In relation to the second issue, the court undertook a detailed analysis of the evidence provided by the claimant but came to the conclusion that the evidence was not sufficiently detailed or cogent to show that the claimant faced a real risk of injustice in the Ukrainian courts. For example the court found that expert evidence was unsubstantiated by independent evidence and that examples of flawed past decisions regarding Mr Zhevago’s companies lacked relevant detail. Although the court observed that there were “grounds for some general concern about the independence of the judicial system in Ukraine” there was a lack of cogent evidence of a real risk that the claimant would not receive justice. The court found that “looking at the material as a whole, it is too fragmentary, too vague and often too unreliable in its nature to justify such a conclusion”.

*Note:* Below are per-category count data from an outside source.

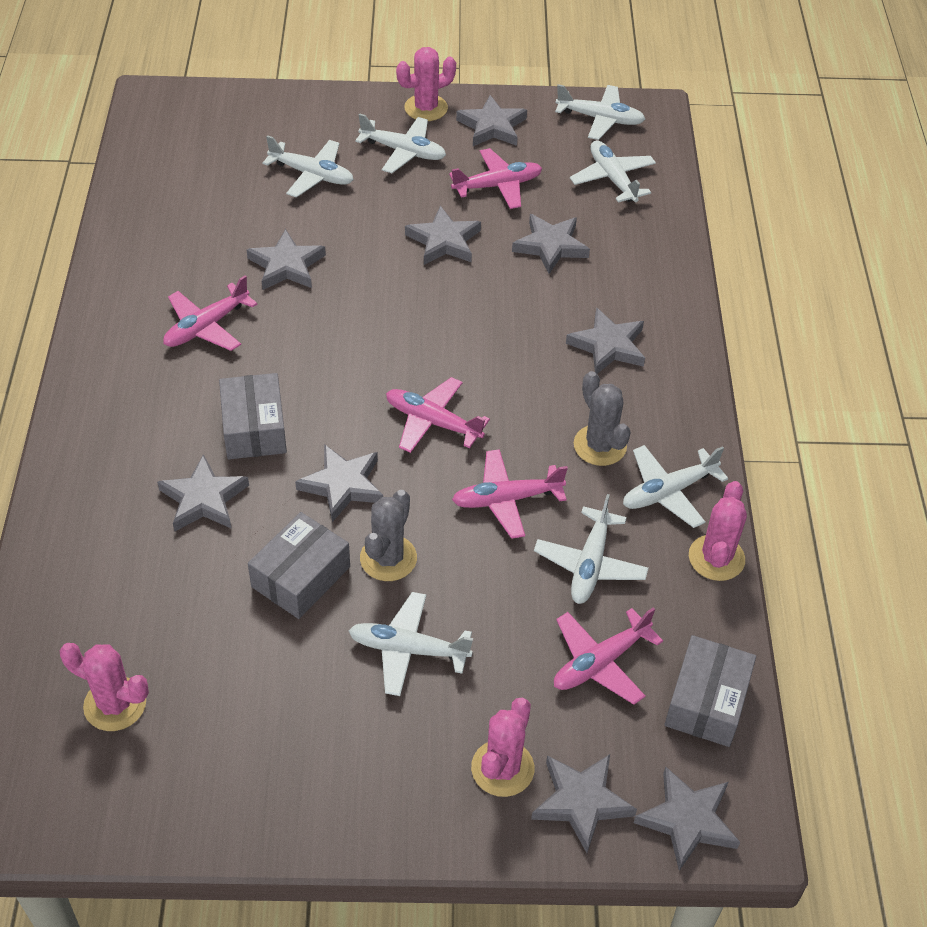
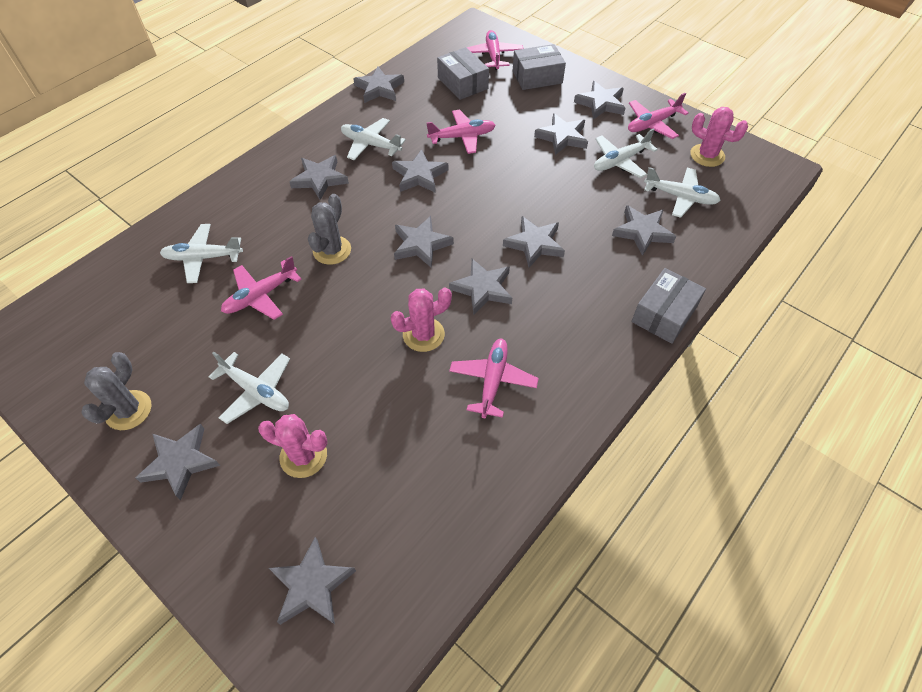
grey star: [157,454,249,531] [247,229,326,290] [295,444,383,522] [405,206,481,265] [456,95,527,146] [512,214,590,274] [531,754,637,853] [566,308,645,374] [634,766,740,871] = 9 -> [136,424,220,501] [269,537,356,625] [289,155,349,200] [353,67,404,103] [392,149,448,193] [394,216,454,268] [449,259,512,314] [503,216,565,268] [534,113,588,155] [574,81,625,120] [612,205,676,256] = 11
pink cactus: [60,643,149,731] [396,47,456,121] [471,698,534,797] [689,481,747,581] = 4 -> [258,414,328,478] [391,287,452,352] [690,107,748,167] = 3
white plane: [263,135,354,198] [349,592,473,696] [355,113,446,173] [534,494,648,604] [555,84,645,140] [570,140,656,203] [623,445,728,528] = 7 -> [160,224,243,283] [208,352,290,424] [341,118,406,160] [594,128,658,178] [644,167,721,218] = 5

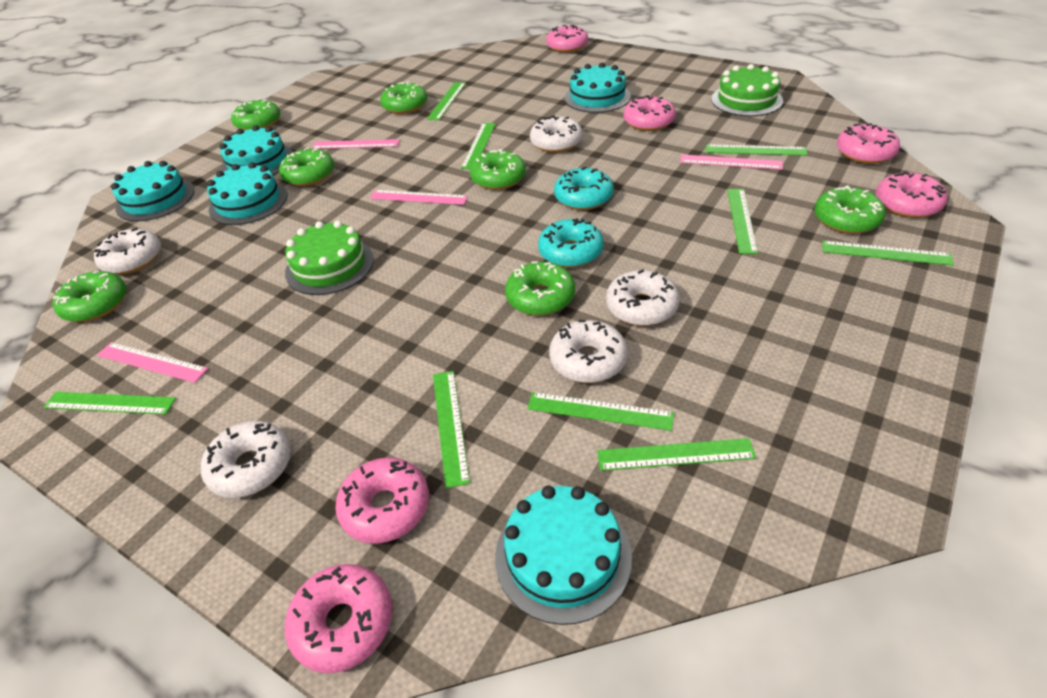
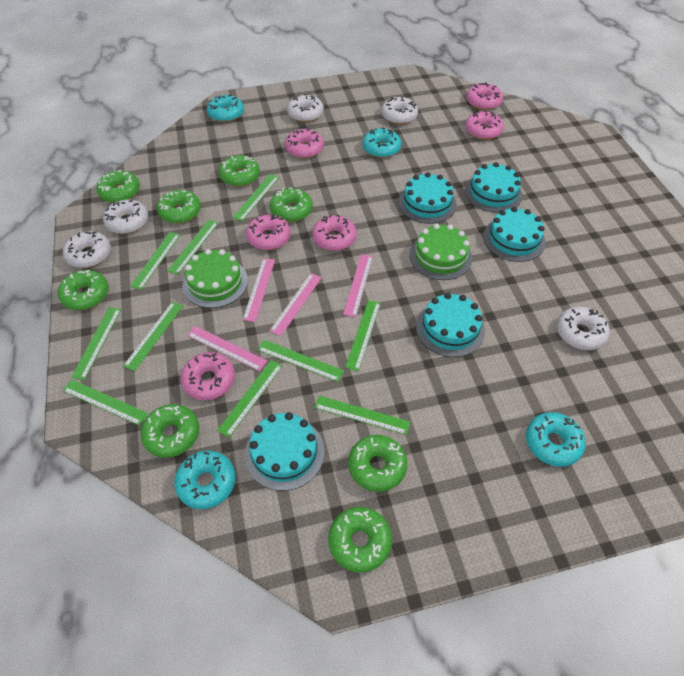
green donut: [53,270,126,322] [231,99,280,131] [279,147,334,186] [380,81,427,114] [470,149,526,190] [505,261,575,316] [814,185,885,234] = 7 -> [58,270,109,310] [96,170,140,203] [141,404,199,458] [157,190,201,224] [219,155,260,187] [270,187,313,222] [328,507,392,573] [348,435,407,492] = 8
green ruler: [43,392,176,415] [427,82,466,120] [433,371,470,488] [461,123,496,169] [527,392,674,431] [597,438,756,471] [706,144,808,156] [727,189,758,254] [822,241,954,266] = 9 -> [62,380,148,426] [71,307,121,380] [123,302,183,371] [130,232,180,290] [167,220,219,275] [217,360,283,437] [232,174,279,221] [258,340,344,382] [314,395,410,435] [345,300,381,371] = 10
turquoise donut: [538,218,604,268] [554,167,614,210] = 2 -> [174,451,236,509] [207,95,244,122] [362,128,401,158] [526,412,586,467] = 4

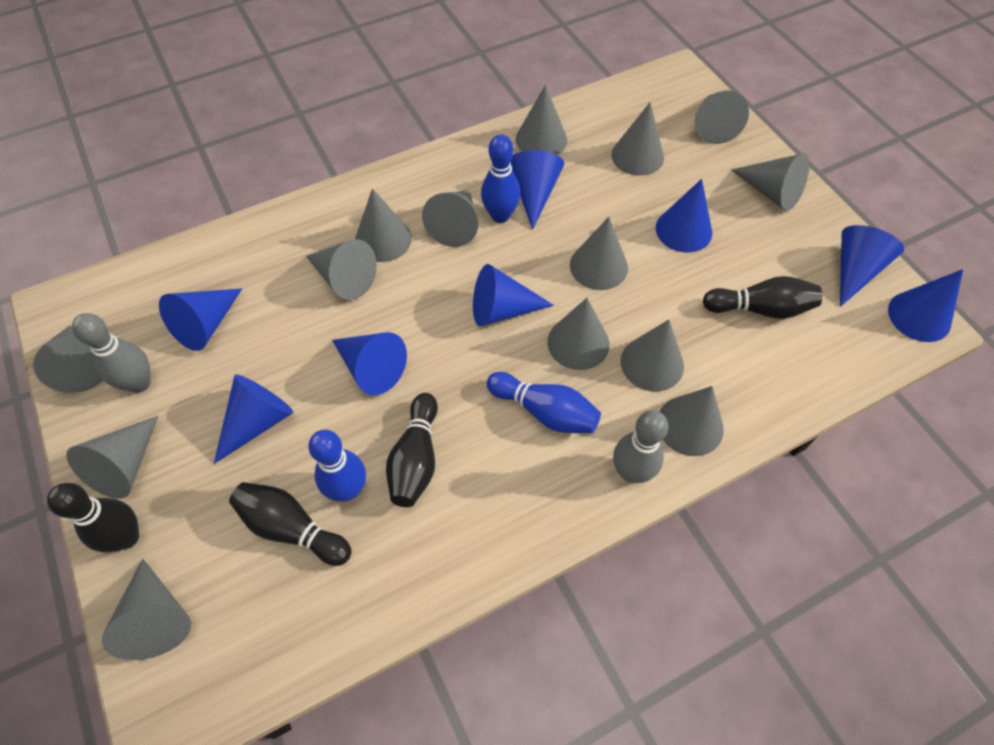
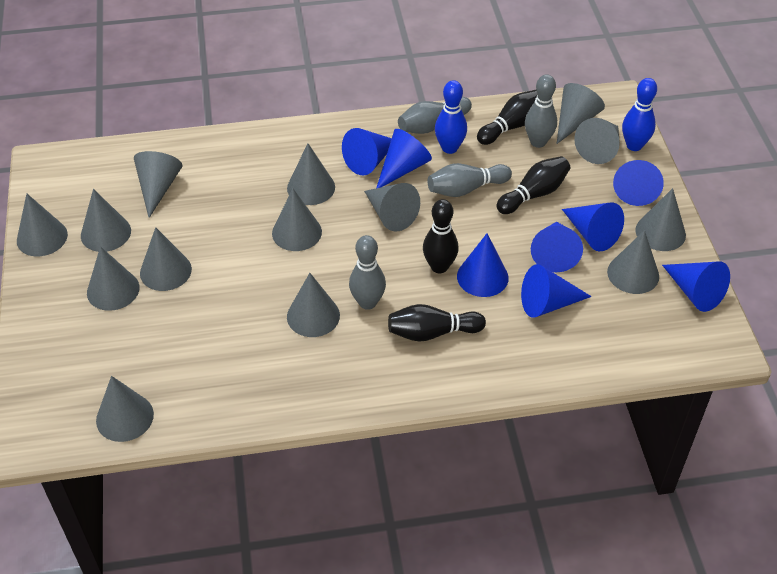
blue bowling pin: [308,430,366,502] [481,134,521,223] [487,372,601,433] = 3 -> [435,80,467,154] [622,78,657,151] = 2
grey bowling pin: [72,313,151,393] [613,410,668,483] = 2 -> [349,235,386,310] [398,97,472,134] [428,163,512,197] [525,74,557,148] = 4

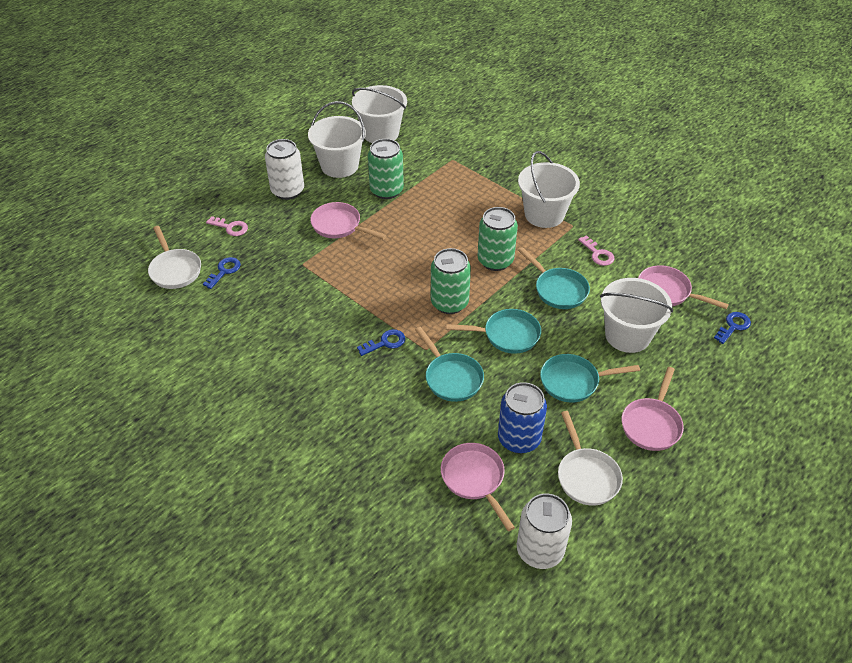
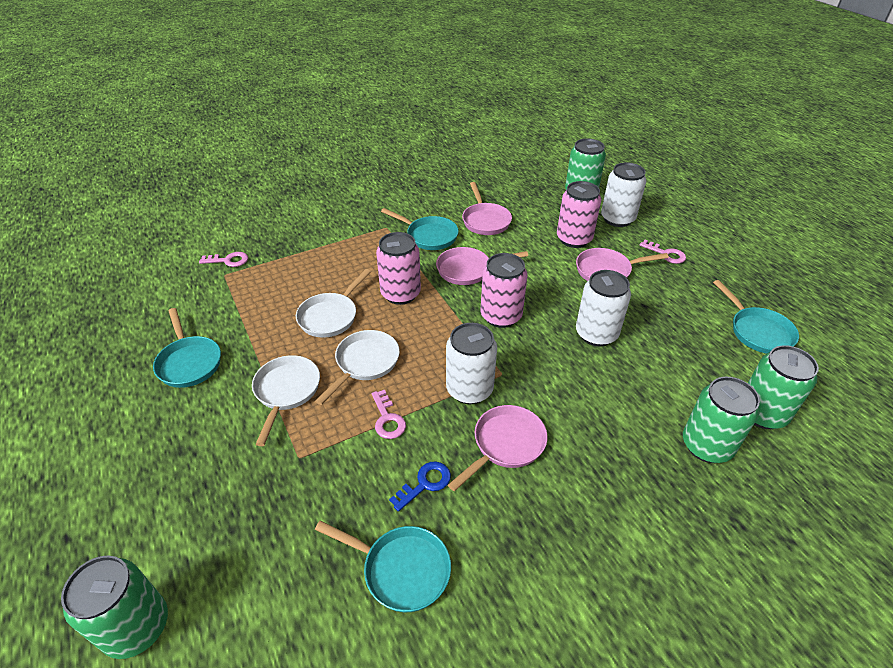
blue can: [498,382,547,454] = 1 -> none = 0
blue key: [203,257,241,289] [357,329,405,356] [714,312,751,344] = 3 -> [389,461,451,512] = 1
green can: [368,139,404,199] [431,248,471,314] [478,207,518,271] = 3 -> [61,556,168,659] [565,138,606,190] [683,376,760,463] [748,345,819,429] = 4
pink can: none = 0 -> [376,232,421,305] [481,253,528,328] [557,181,601,248] = 3
pink key: [206,216,248,236] [578,235,615,266] = 2 -> [199,252,248,267] [372,390,406,439] [639,240,686,264] = 3
white bucket: [308,101,366,178] [352,85,407,143] [518,151,580,228] [600,278,673,353] = 4 -> none = 0
white can: [265,139,304,200] [517,493,572,569] = 2 -> [446,323,497,404] [576,270,631,346] [601,162,646,227] = 3
white pan: [148,226,201,289] [558,411,623,506] = 2 -> [252,355,320,446] [296,269,371,338] [315,330,400,405] = 3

This is an important decision for parties involved in disputes connected with “unfavourable” jurisdictions. It will have to be seen whether this decision is appealed and, if so, whether there will be a reference to the ECJ on the issue of whether an English court may stay proceedings (involving an English defendant) in favour of the courts of a non-EU state.
Meanwhile, however, the decision provides evidence of a willingness of the English courts to stay proceedings where a matter falls within one of the exclusive jurisdiction categories listed in Article 22 (eg where a dispute relates to issues regarding the internal administration or decision making process of a foreign company) or where there are parallel foreign proceedings on foot which give rise to the risk of inconsistent judgments.
Put differently, it may not be enough to find an English “anchor” defendant in order to establish the unassailable jurisdiction of the English courts vis a vis the courts of a non-EU jurisdiction. A party who wishes to avoid the “unfavourable” jurisdiction will want to ensure that the English proceedings are commenced first, and that the subject matter of the dispute does not fall within one of the Article 22 categories, bearing in mind that these categories are to be given a restrictive interpretation.
The decision also provides important guidance on the strict standards applied to evidence required to show that a party is likely to suffer injustice in the foreign court. One of the very few examples in which a party was able to persuade the Court of Appeal that he would not get a fair trial in the otherwise appropriate forum is the case of Cherney v Deripaska  EWCA Civ 849 in which evidence was adduced of the strong links between Mr Deripaska and the Russian government (and hence the risk of interference in the judicial process) and that Mr Cherney had received death threats and could provide evidence that he would be prosecuted based upon “trumped up” charges if he returned to Russia (see post).